Postgraduate perspectives and speculations on the market in



Wednesday 10 th December Session K 14.15-16.15

Programme number: K7.4

Research Domain: Student Experiences

Martin Gough

University of Kent, United Kingdom

Diffrentiation in Higher Education: postgraduate perspectives and speculations (0372)

When the UK Government introduced a fee level at the point of entry for Home students on undergraduate programmes, the debate was focused upon widening participation into higher education. That debate was to be settled empirically but the aspect of the intervention tending to be overlooked was the effect on access to postgraduate study for those shouldering greater debt and unable to pay it off at this stage. There has been for a long time a semi-market in postgraduate programme fees. Research council funded research students are a small minority. Most find other means of support and many choose the part-time study option. Fees for part-time study have for a long time varied across the sector, where less popular institutions' subject areas see the need to loss-lead to ensure a critical mass of research-active individuals. Since the mid-1990s, the research councils have shifted resources relatively into research degree programmes and away from taught masters programmes, making it harder to study at higher degree level in subjects less "jobmarketable", and making more room for fee levels above economic cost for more jobmarketable programmes. And all this is without considering the International postgraduate student dimension, concerning which there has been more variation in fee levels, tending towards an implicit "cash cow" policy to hold up the postgraduate infrastructure of institutions.

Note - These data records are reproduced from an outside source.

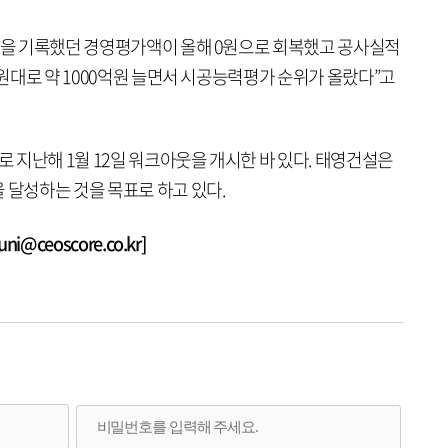
억원을 기록했던 경영평가액이 올해 0원으로 회복했고 공사실적
억원대로 약 1000억원 늘면서 시공능력평가 순위가 올랐다”고
로 지난해 1월 12일 워크아웃을 개시한 바 있다. 태영건설은
 달성하는 것을 목표로 하고 있다.
@ceoscore.co.kr]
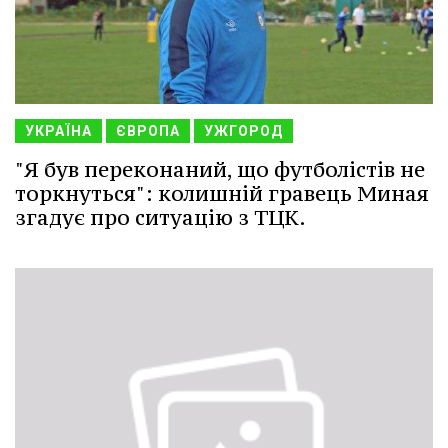
УКРАЇНА
ЄВРОПА
УЖГОРОД
"Я був переконаний, що футболістів не
торкнуться": колишній гравець Миная
згадує про ситуацію з ТЦК.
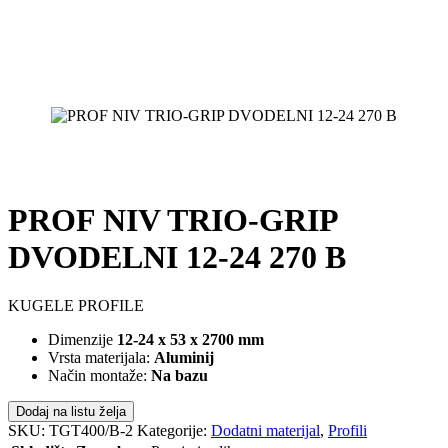
PROF NIV TRIO-GRIP
DVODELNI 12-24 270 B
KUGELE PROFILE
Dimenzije
12-24 x 53 x 2700 mm
Vrsta materijala:
Aluminij
Način montaže:
Na bazu
Dodaj na listu želja
SKU:
TGT400/B-2
Kategorije:
Dodatni materijal
,
Profili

Overall, the situation within the postgraduate domain is and has been highly complex, but the increasing market trend, strengthened by the non-market action of the research councils, sees higher fee levels and higher proportions of International postgraduates and others who can find the financial means, concentrated in Russell Group institutions rather than elsewhere. This presentation responds to the symposium by providing a perspective on this situation via HESA data and a snap survey of the student experience.